Throughout his career he has served as an advisor to government agencies, national and international laboratories, universities, and private companies on scientific, engineering, and technology commercialization issues.

===Research===
Moses has authored more than 150 scientific publications and is an inventor or co-inventor on 25 patents in laser science, optics, plasma physics, fusion energy, radiation therapy, and engineering systems.

His research interests include inertial confinement fusion, high-power laser systems, systems engineering, technology commercialization, and the management of large multidisciplinary scientific programs.

===Honors and recognition===
Moses was elected to the National Academy of Engineering for contributions to high-energy laser systems and the management of large scientific facilities. He is a Fellow of the American Association for the Advancement of Science, Optica (formerly the Optical Society of America), SPIE, and the Hagler Institute for Advanced Study.
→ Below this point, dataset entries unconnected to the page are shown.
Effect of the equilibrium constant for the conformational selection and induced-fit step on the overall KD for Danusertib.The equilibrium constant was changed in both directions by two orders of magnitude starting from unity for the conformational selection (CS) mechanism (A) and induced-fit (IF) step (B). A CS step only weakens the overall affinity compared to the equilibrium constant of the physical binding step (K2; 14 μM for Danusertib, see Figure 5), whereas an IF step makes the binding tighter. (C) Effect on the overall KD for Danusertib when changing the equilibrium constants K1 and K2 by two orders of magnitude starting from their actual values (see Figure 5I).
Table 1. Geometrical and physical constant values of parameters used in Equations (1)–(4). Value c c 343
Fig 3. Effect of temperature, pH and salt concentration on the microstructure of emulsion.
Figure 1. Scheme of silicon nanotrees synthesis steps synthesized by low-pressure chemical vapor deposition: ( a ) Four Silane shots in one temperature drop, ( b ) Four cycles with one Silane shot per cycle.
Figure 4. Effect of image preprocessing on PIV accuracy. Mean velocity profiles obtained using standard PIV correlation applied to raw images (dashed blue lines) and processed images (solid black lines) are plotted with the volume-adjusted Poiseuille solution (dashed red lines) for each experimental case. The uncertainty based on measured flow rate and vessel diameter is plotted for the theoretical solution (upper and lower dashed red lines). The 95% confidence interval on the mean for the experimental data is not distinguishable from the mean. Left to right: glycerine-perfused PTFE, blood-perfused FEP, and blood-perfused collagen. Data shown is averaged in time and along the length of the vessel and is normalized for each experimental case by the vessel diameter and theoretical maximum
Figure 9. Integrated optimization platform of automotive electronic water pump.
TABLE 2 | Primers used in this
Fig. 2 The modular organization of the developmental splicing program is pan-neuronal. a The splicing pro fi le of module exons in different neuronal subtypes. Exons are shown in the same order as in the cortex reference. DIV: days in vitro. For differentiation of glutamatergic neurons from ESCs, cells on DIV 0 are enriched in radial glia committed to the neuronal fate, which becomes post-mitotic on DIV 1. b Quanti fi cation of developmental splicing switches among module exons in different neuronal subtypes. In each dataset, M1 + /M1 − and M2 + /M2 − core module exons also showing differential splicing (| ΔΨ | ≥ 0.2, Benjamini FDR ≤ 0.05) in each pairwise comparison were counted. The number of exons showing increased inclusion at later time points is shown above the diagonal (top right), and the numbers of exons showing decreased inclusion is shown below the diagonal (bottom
His honors include the Edward Teller Medal, the Fusion Power Associates Leadership Award, the D. S. Rozhdestvensky Medal, an R&D 100 Award, the Jefferson Award for Public Service, and several awards recognizing achievements in engineering and project management. He has won numerous awards, including the 2003 NNSA Award of Excellence for Significant Contribution to Stockpile Stewardship, the 2004 DOE Award of Excellence for the first joint LLNL/Los Alamos National Laboratory experiments on NIF, and the D.S. Rozhdestvensky Medal for Outstanding Contributions to Lasers and Optical Sciences. He holds seven patents in laser technology and computational physics.